**EXERCISE:**
Would you please transcribe, exactly as written, the lines of the entries below starting at the one that holds "left eye: (120, 479)" and ending at the one that holds "left ankle: (117, 688)", both included?

**STORED DATA:**
=======

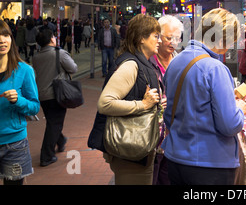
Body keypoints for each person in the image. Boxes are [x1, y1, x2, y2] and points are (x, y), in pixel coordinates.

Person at [162, 8, 246, 185]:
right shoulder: (215, 68)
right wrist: (239, 108)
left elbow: (170, 113)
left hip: (175, 157)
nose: (232, 45)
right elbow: (230, 124)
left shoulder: (175, 61)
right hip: (209, 164)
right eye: (232, 40)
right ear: (224, 38)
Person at [89, 14, 162, 185]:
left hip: (136, 148)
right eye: (156, 36)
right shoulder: (131, 65)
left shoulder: (141, 62)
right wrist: (143, 104)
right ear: (141, 38)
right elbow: (105, 103)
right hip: (130, 149)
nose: (159, 41)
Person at [0, 20, 40, 185]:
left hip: (14, 145)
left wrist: (18, 100)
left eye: (5, 35)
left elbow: (34, 107)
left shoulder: (24, 70)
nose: (2, 40)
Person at [32, 29, 78, 167]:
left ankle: (61, 140)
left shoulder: (36, 56)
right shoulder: (59, 53)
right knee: (54, 123)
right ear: (52, 39)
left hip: (42, 95)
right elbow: (73, 68)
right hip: (57, 94)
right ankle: (46, 156)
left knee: (53, 121)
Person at [149, 15, 183, 185]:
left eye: (177, 38)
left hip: (175, 131)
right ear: (158, 37)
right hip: (153, 133)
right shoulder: (148, 62)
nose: (173, 42)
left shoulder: (180, 60)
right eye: (169, 38)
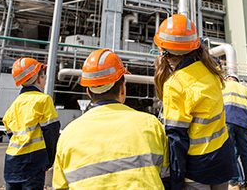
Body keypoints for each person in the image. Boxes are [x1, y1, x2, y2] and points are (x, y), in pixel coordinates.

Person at [52, 49, 170, 189]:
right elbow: (167, 177)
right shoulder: (151, 124)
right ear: (122, 88)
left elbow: (60, 187)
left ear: (89, 93)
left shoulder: (67, 135)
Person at [154, 14, 235, 190]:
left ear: (165, 54)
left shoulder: (175, 85)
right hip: (222, 157)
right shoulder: (211, 71)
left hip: (197, 166)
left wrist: (175, 182)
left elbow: (176, 139)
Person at [2, 57, 61, 190]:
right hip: (34, 162)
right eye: (43, 75)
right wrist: (48, 161)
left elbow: (9, 133)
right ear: (38, 78)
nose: (45, 79)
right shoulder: (43, 100)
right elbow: (51, 133)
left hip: (11, 162)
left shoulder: (15, 104)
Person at [222, 74, 247, 190]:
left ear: (227, 79)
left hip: (227, 120)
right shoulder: (246, 89)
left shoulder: (222, 86)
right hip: (243, 124)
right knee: (246, 153)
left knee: (231, 153)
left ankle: (234, 183)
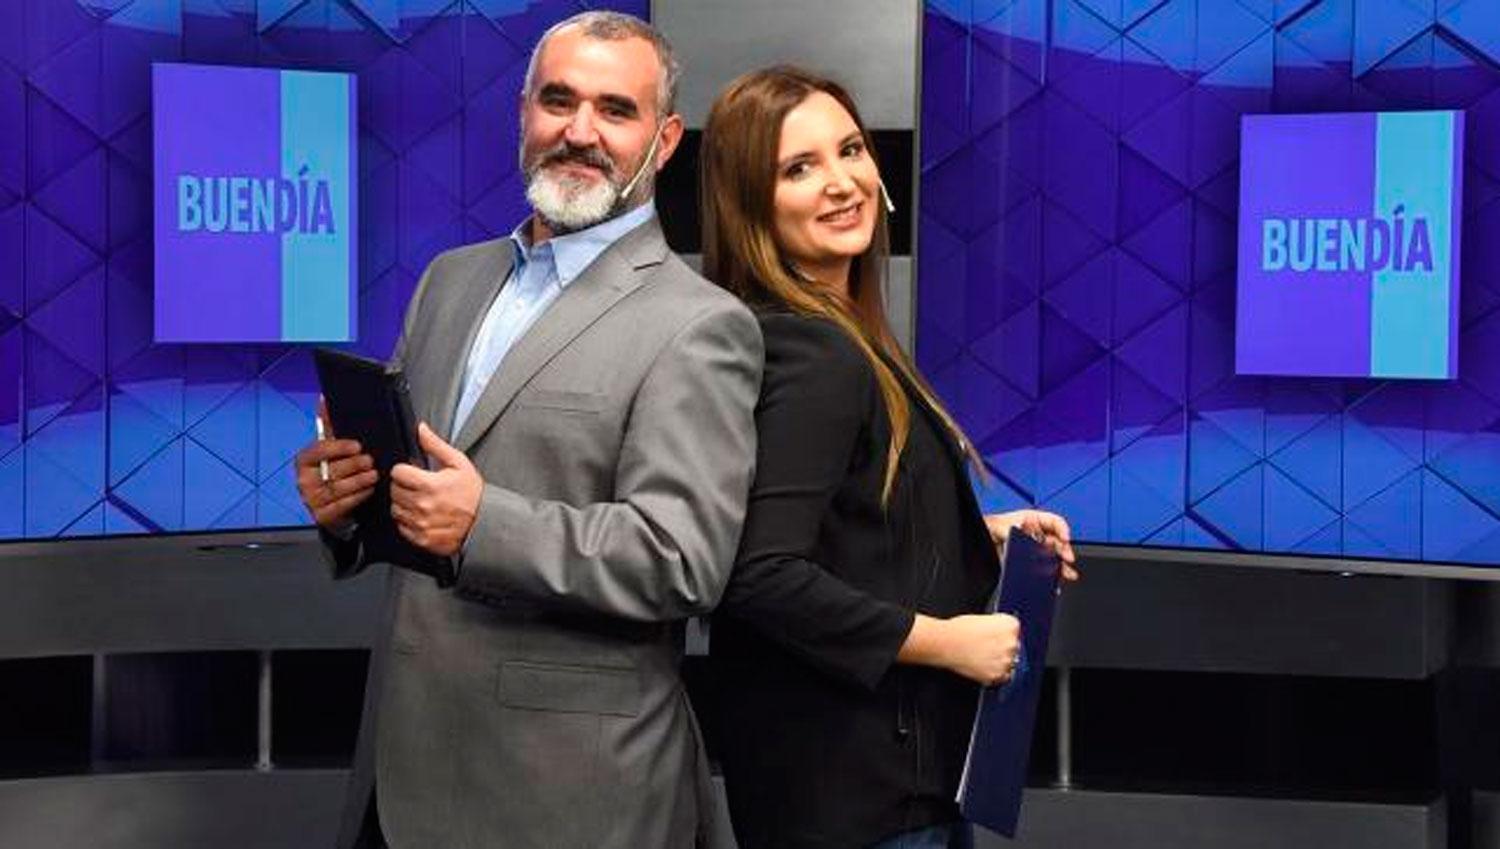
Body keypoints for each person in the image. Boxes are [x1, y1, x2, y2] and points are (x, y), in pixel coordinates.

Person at [294, 13, 762, 849]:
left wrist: (484, 523)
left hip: (569, 795)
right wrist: (347, 506)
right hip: (400, 770)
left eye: (615, 110)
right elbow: (417, 496)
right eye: (558, 100)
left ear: (664, 141)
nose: (580, 131)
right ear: (523, 115)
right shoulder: (449, 279)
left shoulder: (700, 325)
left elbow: (683, 559)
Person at [699, 66, 1079, 849]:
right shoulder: (814, 353)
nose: (842, 182)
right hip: (861, 802)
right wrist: (950, 640)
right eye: (799, 168)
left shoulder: (836, 331)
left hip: (877, 795)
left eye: (850, 150)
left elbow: (838, 523)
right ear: (751, 203)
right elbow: (760, 573)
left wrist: (980, 533)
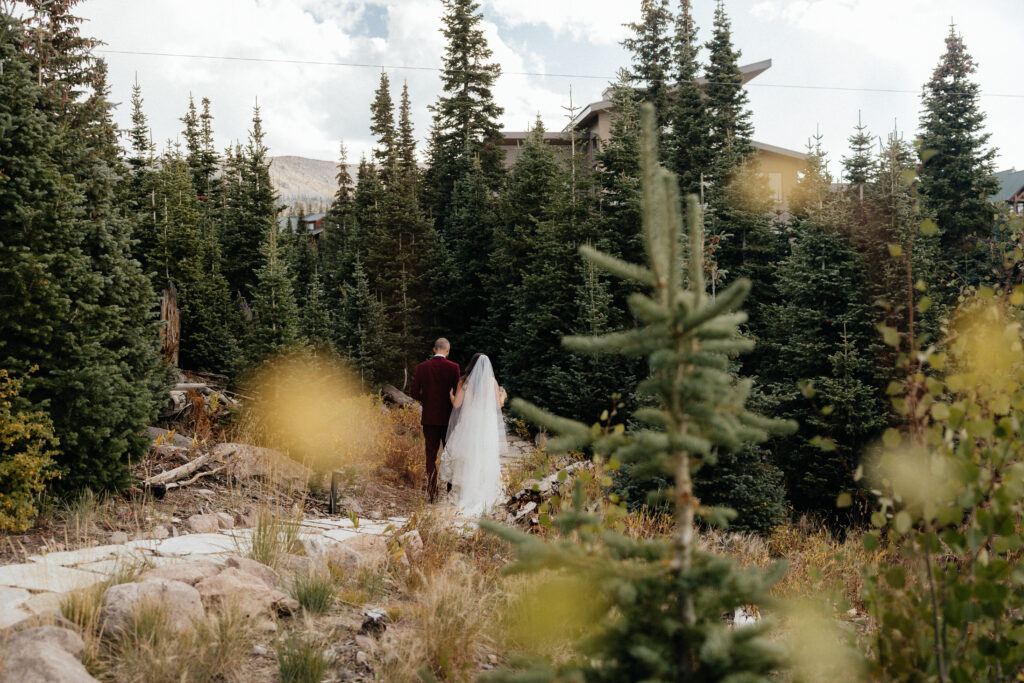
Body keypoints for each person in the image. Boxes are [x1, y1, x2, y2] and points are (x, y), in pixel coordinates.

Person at [438, 353, 508, 515]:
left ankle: (464, 492)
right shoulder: (492, 382)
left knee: (465, 457)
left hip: (469, 423)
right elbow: (498, 405)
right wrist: (503, 395)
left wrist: (451, 396)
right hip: (484, 426)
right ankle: (481, 492)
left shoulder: (464, 381)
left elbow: (457, 404)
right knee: (483, 456)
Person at [410, 338, 460, 502]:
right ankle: (450, 488)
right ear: (447, 350)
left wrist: (427, 399)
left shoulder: (422, 367)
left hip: (430, 418)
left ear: (434, 349)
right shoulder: (454, 368)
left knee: (430, 455)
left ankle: (432, 491)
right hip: (448, 419)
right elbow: (457, 394)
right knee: (450, 453)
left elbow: (414, 393)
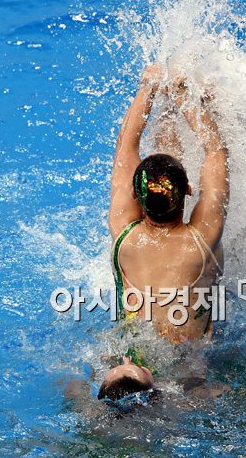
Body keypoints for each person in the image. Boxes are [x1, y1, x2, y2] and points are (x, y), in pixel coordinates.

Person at [98, 64, 229, 403]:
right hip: (190, 367)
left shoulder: (124, 233)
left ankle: (167, 111)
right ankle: (181, 106)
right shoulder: (201, 241)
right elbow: (216, 151)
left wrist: (149, 86)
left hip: (136, 362)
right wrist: (187, 97)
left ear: (135, 199)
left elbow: (127, 143)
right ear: (189, 191)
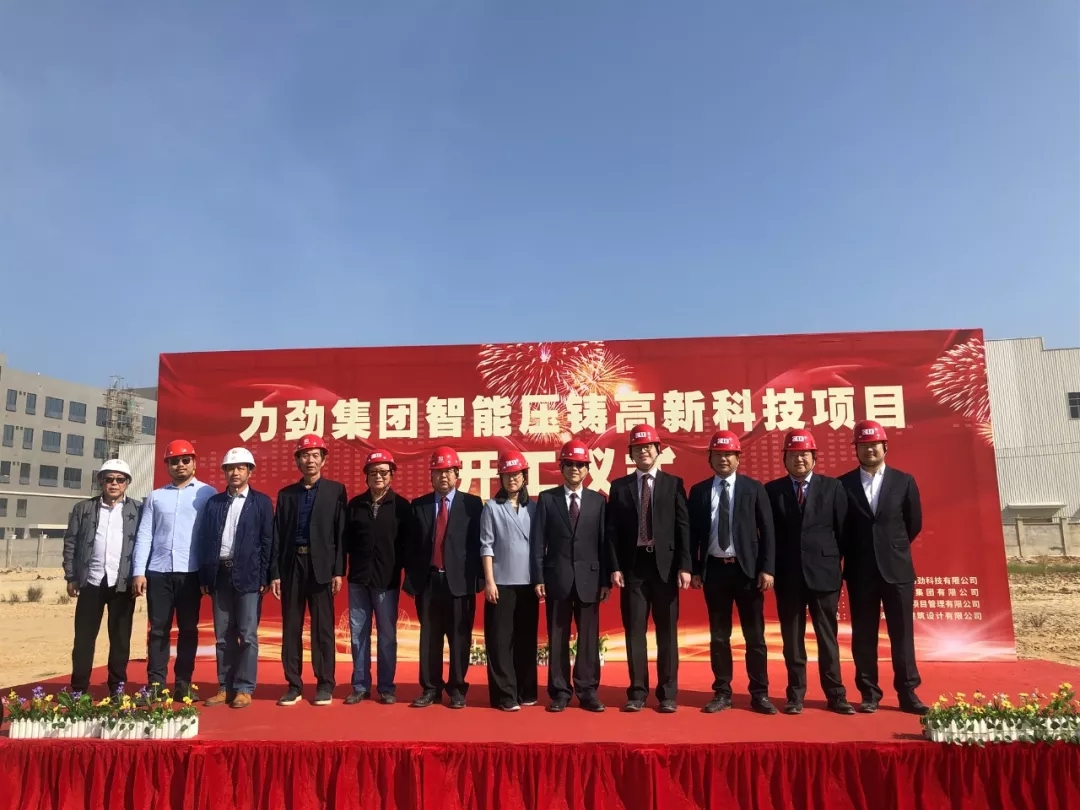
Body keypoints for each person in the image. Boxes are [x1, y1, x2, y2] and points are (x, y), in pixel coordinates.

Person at [839, 420, 927, 715]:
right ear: (856, 450)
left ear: (885, 447)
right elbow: (841, 528)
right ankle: (869, 693)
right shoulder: (843, 484)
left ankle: (908, 692)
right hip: (860, 571)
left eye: (874, 445)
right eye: (863, 446)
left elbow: (913, 523)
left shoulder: (904, 481)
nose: (869, 450)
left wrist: (892, 548)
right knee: (864, 635)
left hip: (897, 571)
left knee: (902, 634)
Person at [764, 429, 854, 715]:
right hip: (788, 575)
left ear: (814, 457)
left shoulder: (833, 487)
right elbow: (768, 535)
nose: (799, 459)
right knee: (792, 640)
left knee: (827, 638)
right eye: (793, 454)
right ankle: (795, 695)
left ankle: (836, 694)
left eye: (804, 454)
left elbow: (843, 531)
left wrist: (831, 560)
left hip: (824, 574)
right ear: (784, 458)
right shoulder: (772, 490)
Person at [688, 429, 777, 715]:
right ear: (709, 458)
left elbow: (768, 531)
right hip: (715, 571)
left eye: (729, 454)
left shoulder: (754, 488)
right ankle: (722, 692)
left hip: (747, 572)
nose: (723, 459)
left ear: (738, 457)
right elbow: (692, 534)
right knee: (718, 636)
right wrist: (694, 568)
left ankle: (759, 694)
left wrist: (767, 569)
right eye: (718, 454)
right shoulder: (700, 491)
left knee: (755, 636)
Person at [606, 424, 692, 713]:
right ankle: (637, 693)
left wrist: (685, 565)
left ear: (658, 450)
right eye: (637, 448)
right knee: (634, 632)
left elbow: (683, 527)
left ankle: (668, 694)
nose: (643, 452)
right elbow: (612, 531)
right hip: (633, 568)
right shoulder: (620, 487)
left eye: (648, 447)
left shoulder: (673, 484)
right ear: (631, 454)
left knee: (667, 633)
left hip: (665, 568)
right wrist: (615, 566)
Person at [530, 438, 614, 713]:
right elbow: (538, 541)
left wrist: (605, 580)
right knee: (558, 636)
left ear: (587, 469)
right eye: (569, 464)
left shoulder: (598, 501)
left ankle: (588, 691)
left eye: (580, 465)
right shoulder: (548, 499)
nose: (575, 469)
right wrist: (538, 577)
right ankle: (560, 692)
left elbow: (604, 543)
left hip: (590, 580)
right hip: (557, 578)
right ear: (561, 468)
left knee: (588, 638)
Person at [131, 440, 215, 701]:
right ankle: (156, 685)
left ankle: (183, 684)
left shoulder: (207, 493)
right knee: (158, 630)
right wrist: (139, 571)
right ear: (167, 465)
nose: (180, 465)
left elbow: (212, 535)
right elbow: (145, 534)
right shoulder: (156, 496)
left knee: (188, 629)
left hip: (191, 573)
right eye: (174, 461)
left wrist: (209, 573)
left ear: (194, 463)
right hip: (159, 572)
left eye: (185, 460)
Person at [270, 433, 347, 707]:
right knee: (291, 627)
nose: (310, 460)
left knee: (322, 628)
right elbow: (277, 536)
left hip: (321, 566)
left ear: (323, 460)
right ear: (298, 461)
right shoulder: (286, 495)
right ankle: (294, 684)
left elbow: (340, 533)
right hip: (292, 565)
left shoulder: (335, 491)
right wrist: (275, 573)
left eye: (315, 455)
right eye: (305, 455)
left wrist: (338, 570)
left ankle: (325, 683)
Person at [404, 446, 484, 709]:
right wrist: (413, 580)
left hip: (460, 583)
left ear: (457, 474)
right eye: (438, 472)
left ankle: (457, 688)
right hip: (429, 582)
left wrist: (478, 581)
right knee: (430, 638)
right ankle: (430, 688)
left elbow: (480, 544)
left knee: (460, 638)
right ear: (431, 475)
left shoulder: (472, 505)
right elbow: (411, 546)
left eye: (448, 471)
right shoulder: (419, 505)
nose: (443, 477)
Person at [197, 447, 274, 709]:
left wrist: (265, 576)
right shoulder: (214, 503)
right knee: (222, 636)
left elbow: (267, 541)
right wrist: (205, 575)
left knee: (247, 635)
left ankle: (244, 688)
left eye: (241, 468)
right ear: (225, 472)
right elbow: (206, 540)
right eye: (230, 468)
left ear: (250, 471)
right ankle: (224, 686)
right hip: (219, 575)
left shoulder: (260, 502)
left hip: (249, 575)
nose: (235, 472)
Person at [62, 459, 141, 696]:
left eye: (120, 479)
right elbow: (71, 542)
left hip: (122, 583)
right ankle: (78, 690)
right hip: (91, 581)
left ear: (127, 483)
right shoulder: (83, 509)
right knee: (84, 639)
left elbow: (144, 543)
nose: (114, 484)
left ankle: (117, 688)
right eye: (109, 479)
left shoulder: (138, 510)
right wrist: (71, 576)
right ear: (101, 481)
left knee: (120, 640)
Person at [343, 448, 411, 705]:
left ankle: (386, 687)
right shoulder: (355, 505)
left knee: (386, 636)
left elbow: (407, 546)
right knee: (358, 634)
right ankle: (360, 685)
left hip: (386, 581)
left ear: (392, 474)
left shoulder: (401, 507)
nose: (378, 476)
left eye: (383, 472)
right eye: (373, 472)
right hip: (358, 580)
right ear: (366, 476)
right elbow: (345, 542)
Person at [480, 449, 539, 712]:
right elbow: (486, 546)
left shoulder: (534, 507)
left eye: (516, 474)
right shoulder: (492, 508)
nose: (512, 479)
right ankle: (504, 694)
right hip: (501, 583)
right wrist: (489, 581)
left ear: (524, 476)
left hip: (528, 583)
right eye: (507, 475)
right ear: (500, 479)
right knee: (500, 641)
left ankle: (526, 690)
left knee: (526, 639)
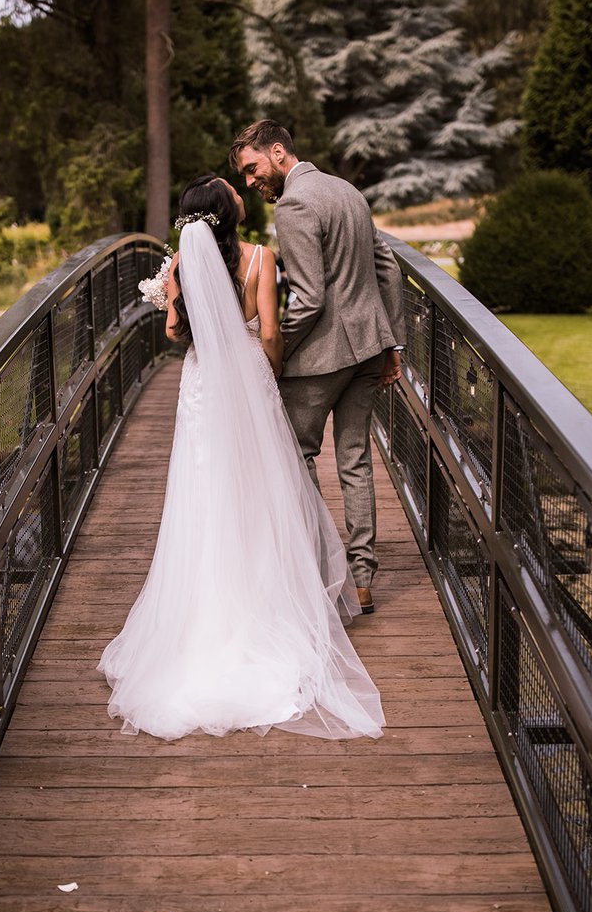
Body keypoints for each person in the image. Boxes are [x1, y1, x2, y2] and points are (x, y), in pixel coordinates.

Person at [98, 173, 384, 742]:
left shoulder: (183, 264)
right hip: (251, 375)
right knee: (259, 485)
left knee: (203, 487)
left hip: (204, 382)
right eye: (234, 190)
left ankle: (204, 612)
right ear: (228, 211)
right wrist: (267, 373)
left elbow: (175, 333)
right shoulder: (260, 259)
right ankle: (269, 599)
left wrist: (178, 305)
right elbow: (271, 332)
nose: (241, 191)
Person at [229, 120, 407, 613]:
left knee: (296, 455)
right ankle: (362, 579)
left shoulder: (293, 204)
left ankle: (319, 572)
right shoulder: (348, 191)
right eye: (245, 176)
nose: (251, 181)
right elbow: (388, 268)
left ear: (278, 151)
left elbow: (308, 301)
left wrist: (274, 351)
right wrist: (392, 342)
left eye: (252, 168)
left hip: (321, 360)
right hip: (368, 350)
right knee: (356, 460)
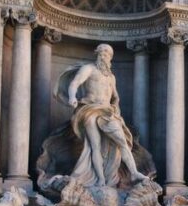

=======

**RESPONSE AREA:**
left eye: (120, 479)
right elbow: (71, 542)
left hip: (122, 583)
right ankle: (78, 690)
right hip: (91, 581)
left ear: (127, 483)
right shoulder: (83, 509)
right knee: (84, 639)
left elbow: (144, 543)
nose: (114, 484)
left ankle: (117, 688)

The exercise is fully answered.